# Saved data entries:
※
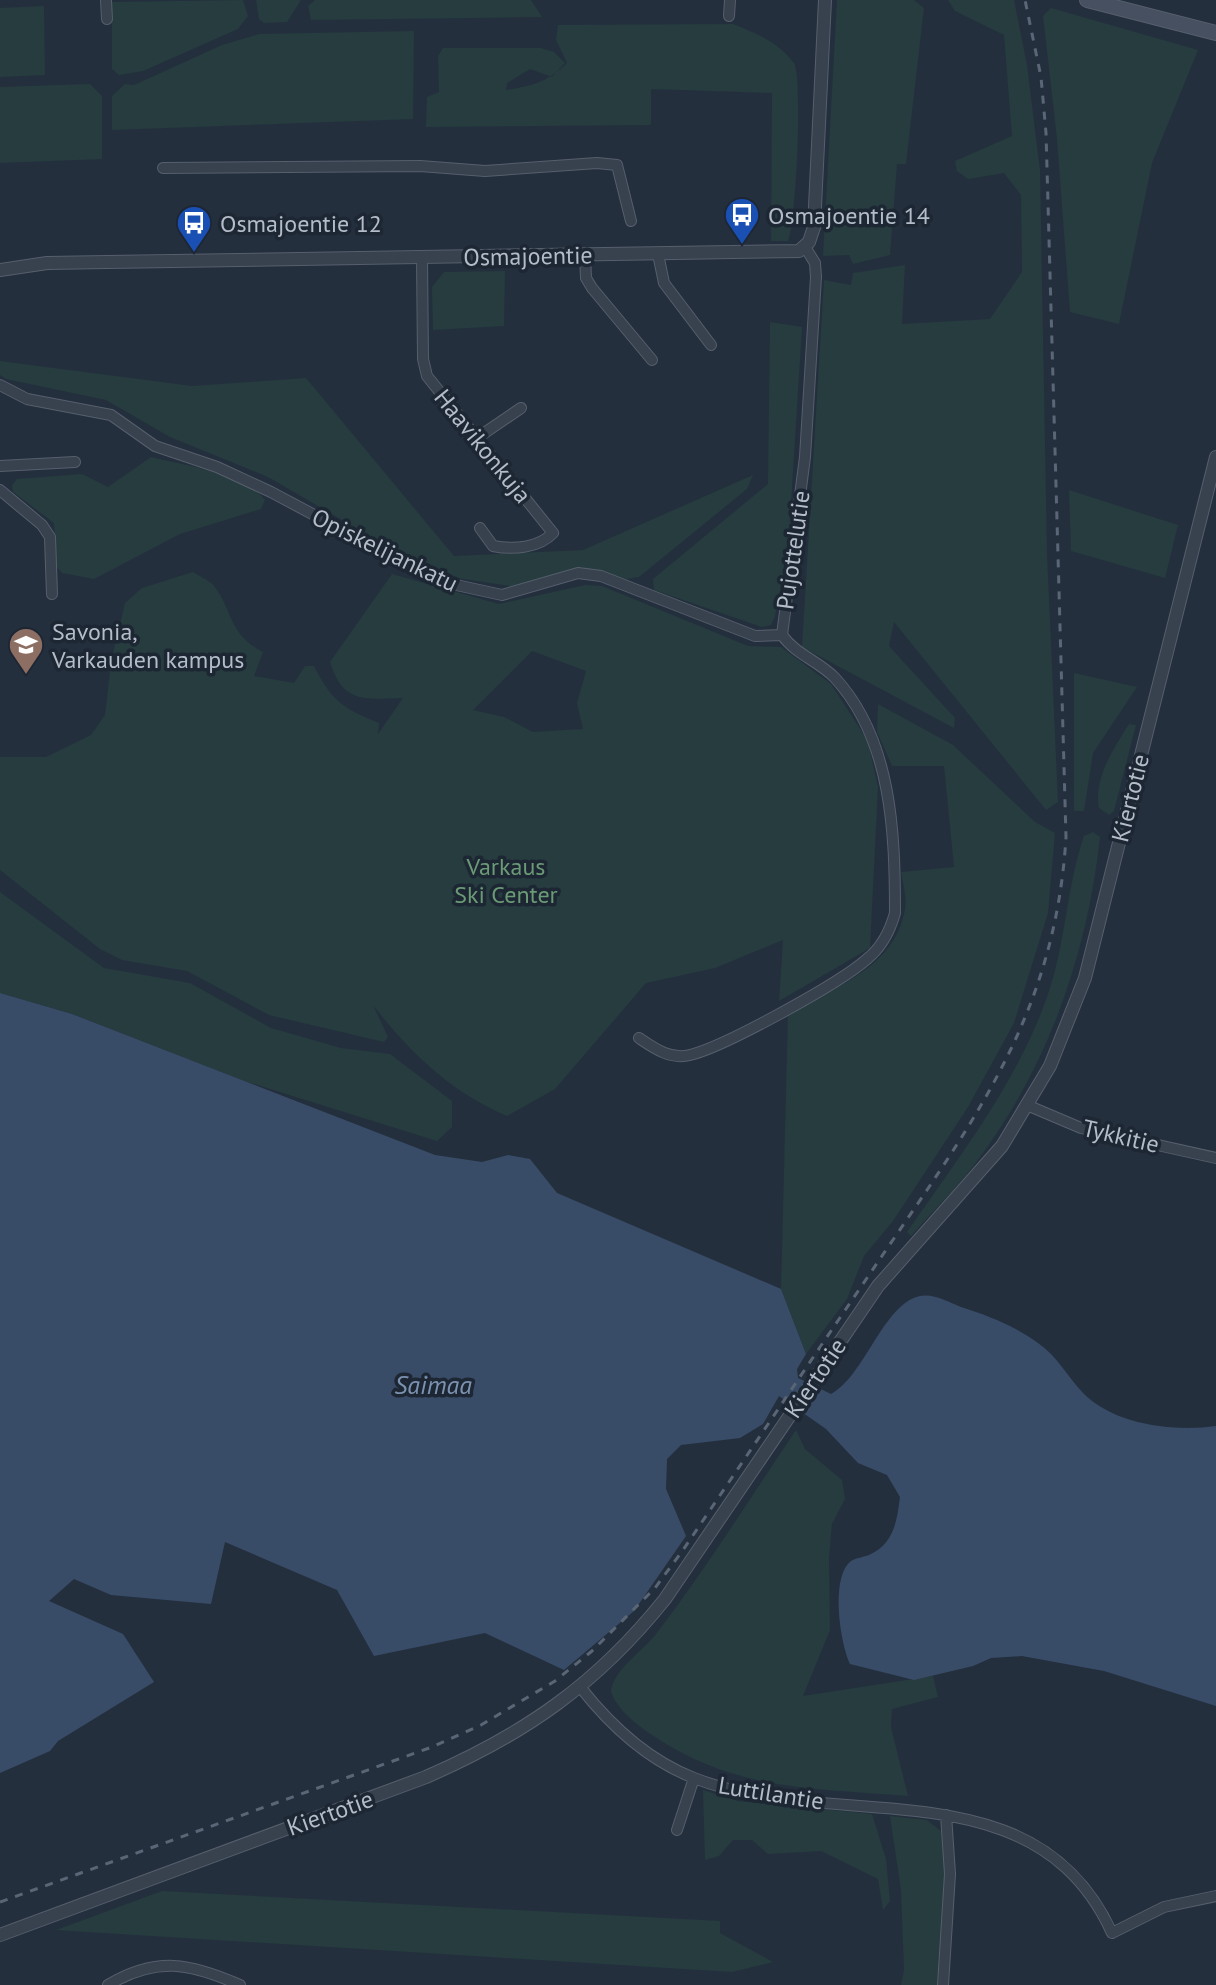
<svg xmlns="http://www.w3.org/2000/svg" width="1216" height="1985" font-family="'PT Sans',sans-serif">
	<style>
		.green { fill: #263c3f; fill-rule: evenodd }
		.water { fill: #394c67 }
		.lines { fill: none; stroke-linecap: round; stroke-linejoin: round }
		.minor-casing { stroke: #565f6c; stroke-width: 12 }
		.tertiary-casing { stroke: #565f6c; stroke-width: 14 }
		.secondary-casing { stroke: #565f6c; stroke-width: 16 }
		.minor { stroke: #38414e; stroke-width: 10 }
		.tertiary { stroke: #38414e; stroke-width: 12 }
		.secondary { stroke: #465061; stroke-width: 14 }
		.rail { stroke: #5a6575; stroke-width: 3; stroke-dasharray: 8 8; stroke-linecap: butt }
		.labels { text-anchor: middle; dominant-baseline: central; stroke-width: 7; stroke-linejoin: round; paint-order: stroke }
		.poi-label { font-size: 24px; fill: #b4bcc9; stroke: #1d2633; text-anchor: start }
		.street-label { font-size: 24px; fill: #b4bcc9; stroke: #1d2633 }
		.park-label { font-size: 24px; fill: #6b9a76; stroke: #1d2633 }
		.water-label { font-size: 26px; font-style: italic; fill: #7c92b1; stroke: #1d2633 }
	</style>
	<rect width="100%" height="100%" fill="#242f3e"/>
	<!-- green -->
	<path class="green" d="M243,0L248,16L238,29L143,71L119,75L112,69V2Z
		M256,0H301L287,22L264,23L259,19Z
		M315,0H531L542,17L311,20L308,6Z
		M837,0H914L924,8L906,164H897L890,255L853,264L849,255L823,256Z
		M948,0H1014L1027,65L1040,170L1047,553L1058,802L1046,810L894,622L889,646L955,718L954,728L802,647L824,280L851,285L853,273L905,265L902,324L990,319L1022,272L1021,195L1004,173L968,179L957,171L955,161L1012,136L1004,35L955,11Z
		M44,6L45,75L0,77V8Z
		M1051,8L1198,50L1152,163L1119,324L1070,312L1057,139L1043,16Z
		M733,24C758,34 778,42 794,63C803,76 796,226 788,241H771L772,93L651,89V125L426,127L427,97L439,92L438,56L443,48H541L554,52L565,63L552,77L530,69L507,83L506,90C532,86 548,82 567,63L556,40L558,25Z
		M414,31L413,119L112,130V96L125,84L134,85L222,45L259,34Z
		M90,84L102,96V159L0,163V87Z
		M505,271L504,326L433,330L432,287L444,272Z
		M770,322L802,327L788,552L775,616L771,625L762,627L654,590L653,579L768,484Z
		M0,361L192,386L306,378L454,556L583,550L753,475L747,489L639,577L626,579L579,567L516,587L437,575L268,477L170,437L106,400L6,379L0,375Z
		M151,457C182,465 245,473 265,500L261,509L180,534L94,579L62,573L56,566L54,523L13,492L12,485L17,479L82,474L108,487Z
		M1069,490L1178,525L1165,578L1071,551Z
		M193,572C199,576 209,580 214,586C233,610 228,634 263,652L254,676L294,683L305,666H314C333,702 341,707 379,723L378,734L403,698C364,699 343,704 330,662L392,574L499,604L585,585L602,586L748,646L781,647L831,684L868,741L878,787L870,948L779,1001L783,940L715,968L646,983L555,1089L507,1116C451,1092 410,1053 373,1005L388,1037L384,1042L269,1015L187,971L122,960L100,949L0,870V757H46L91,735L105,715L111,662L125,603L142,588ZM532,651L586,671L577,703L583,729L533,732L504,717L473,710Z
		M1074,673L1137,687L1093,753L1084,811H1074Z
		M878,704L953,745L1035,822L1055,833L1048,913L1014,1023L968,1107L893,1221L864,1256L847,1299L806,1354L781,1289L788,1012C835,987 895,968 905,909C907,898 903,883 901,872L954,867L944,766H892L877,732Z
		M1129,724L1136,725L1114,811L1109,815L1099,808C1093,779 1114,748 1129,724Z
		M1093,832L1100,837C1088,950 1050,1061 983,1153C962,1183 935,1209 911,1236L907,1232C958,1158 1017,1083 1047,997C1066,944 1066,888 1084,836Z
		M0,892L104,968L190,983L271,1028L341,1048L390,1054L452,1101V1127L437,1141L244,1081L72,1014L0,993Z
		M796,1430L805,1449L842,1480L845,1499L832,1524L829,1558L830,1630L803,1696L933,1676L938,1697L892,1709L891,1727L908,1796C812,1788 735,1791 652,1735C637,1725 616,1709 611,1691C613,1670 644,1650 656,1634C706,1569 750,1498 796,1430Z
		M703,1790L738,1801L872,1814L886,1859L890,1901L883,1910L878,1879L821,1851L768,1854L752,1840H733L719,1856L705,1860Z
		M890,1816L927,1820L941,1831L945,1872L937,1985H901L904,1970L901,1890Z
		M162,1891L720,1921V1933L773,1962L732,1972L56,1930Z"/>
	<!-- water -->
	<path class="water" d="M0,993L72,1014L435,1155L482,1162L508,1155L530,1159L557,1193L781,1289L806,1354L797,1369L798,1378L831,1394C865,1376 883,1304 920,1296C933,1293 949,1302 961,1307C989,1316 1015,1326 1038,1343C1058,1357 1067,1376 1083,1393C1114,1425 1175,1432 1216,1426V1706L1104,1671L1022,1656L991,1658L973,1666L914,1680L850,1664C840,1643 830,1577 851,1561C856,1558 864,1557 869,1555C894,1544 897,1521 900,1497L887,1475L858,1463L826,1429L779,1396L763,1424L740,1438L681,1445L667,1459L666,1489L686,1536L634,1611L564,1670L485,1633L374,1656L337,1590L225,1542L211,1604L111,1595L74,1579L49,1601L123,1634L154,1682L58,1741L50,1751L0,1773Z"/>
	<g class="lines">
		<defs>
			<path id="minor" d="M106,0L107,19
				M729,16L730,0
				M163,168L420,166L485,171L597,163L617,165L631,221
				M658,254L664,283L711,345
				M585,255L586,278L592,288L652,360
				M422,258L423,359L427,376L553,533C539,548 513,550 493,546L480,528
				M0,385L27,399L111,415L155,446L217,467L271,492L438,581L502,595L578,573L601,576L755,636L782,635
				M477,438L521,408
				M0,466L75,462
				M0,490L42,525L50,537L52,594
				M639,1038C654,1048 670,1060 690,1055C724,1047 840,983 867,959C882,947 890,931 895,913C895,833 892,740 835,678C819,661 796,655 782,635L805,457L816,277L815,263L805,247
				M1029,1106L1081,1128L1216,1158
				M581,1688C611,1726 650,1761 694,1778C836,1834 1034,1762 1112,1933L1164,1907L1216,1896
				M677,1830L694,1778
				M108,1985C157,1956 190,1963 240,1985
				M943,1985L950,1874L946,1815"/>
			<path id="tertiary" d="M0,270L47,263L107,262L799,251L809,242L814,227L825,0
				M0,1935L426,1777C525,1734 597,1684 665,1599L878,1286L1002,1146L1050,1066L1085,978L1216,457"/>
			<path id="secondary" d="M1087,0L1216,33"/>
		</defs>
		<!-- minor casing -->
		<use href="#minor" class="minor-casing"/>
		<!-- tertiary casing -->
		<use href="#tertiary" class="tertiary-casing"/>
		<!-- secondary casing -->
		<use href="#secondary" class="secondary-casing"/>
		<!-- minor -->
		<use href="#minor" class="minor"/>
		<!-- tertiary -->
		<use href="#tertiary" class="tertiary"/>
		<!-- secondary -->
		<use href="#secondary" class="secondary"/>
		<!-- rail -->
		<path class="rail" d="M0,1902L432,1747L481,1725L555,1681L592,1651L655,1588L683,1550C744,1460 805,1369 867,1278C966,1131 1055,1022 1066,837L1046,133L1041,77L1025,0"/>
	</g>
	<!-- icons -->
	<defs>
		<symbol id="bus-pin" viewBox="-11 -11 22 30"><path d="M0 17L-7.5 6A9.5 9.5 0 1 1 7.5 6Z" fill="#1a4fb4" stroke="#1d2633"/><path d="M-5-6H5V4H4V6H2V4H-2V6H-4V4H-5ZM-3.5-4V0h7V-4ZM-3.5 1.2v1.5H-2V1.2ZM2 1.2v1.5H3.5V1.2Z" fill="#fff"/></symbol>
		<symbol id="university-pin" viewBox="-11 -11 22 30"><path d="M0 17L-7.5 6A9.5 9.5 0 1 1 7.5 6Z" fill="#8d6e63" stroke="#1d2633"/><path d="M0-5L7-2L0 1L-7-2ZM-4 1L0 2.5L4 1V4Q0 6-4 4Z" fill="#fff"/></symbol>
	</defs>
	<g fill-rule="evenodd">
		<use href="#bus-pin" x="722" y="195" width="40" height="54"/>
		<use href="#bus-pin" x="174" y="203" width="40" height="54"/>
		<use href="#university-pin" x="6" y="625" width="40" height="54"/>
	</g>
	<g class="labels">
		<!-- poi labels -->
		<g class="poi-label">
			<text x="768" y="215">Osmajoentie 14</text>
			<text x="220" y="223">Osmajoentie 12</text>
			<text x="52" y="631">Savonia,<tspan x="52" dy="28">Varkauden kampus</tspan></text>
		</g>
		<!-- street labels -->
		<g class="street-label">
			<text transform="translate(528 256) rotate(-1)">Osmajoentie</text>
			<text transform="translate(483 446) rotate(51)">Haavikonkuja</text>
			<text transform="translate(385 550) rotate(26)">Opiskelijankatu</text>
			<text transform="translate(793 550) rotate(-82)">Pujottelutie</text>
			<text transform="translate(1130 798) rotate(-76)">Kiertotie</text>
			<text transform="translate(1121 1136) rotate(13)">Tykkitie</text>
			<text transform="translate(815 1378) rotate(-56)">Kiertotie</text>
			<text transform="translate(771 1793) rotate(9)">Luttilantie</text>
			<text transform="translate(330 1813) rotate(-20)">Kiertotie</text>
		</g>
		<!-- park labels -->
		<g class="park-label">
			<text x="506" y="866">Varkaus<tspan x="506" dy="28">Ski Center</tspan></text>
		</g>
		<!-- water labels -->
		<g class="water-label">
			<text x="433" y="1384">Saimaa</text>
		</g>
	</g>
</svg>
※
# WHAT THE TASK ASKS:
Given the data above, transcribe exactly the lines from the one containing "#465061; stroke-width: 14" down to the one containing "#5a6575; stroke-width: 3;", and no others.

# RESPONSE:
		.secondary { stroke: #465061; stroke-width: 14 }
		.rail { stroke: #5a6575; stroke-width: 3; stroke-dasharray: 8 8; stroke-linecap: butt }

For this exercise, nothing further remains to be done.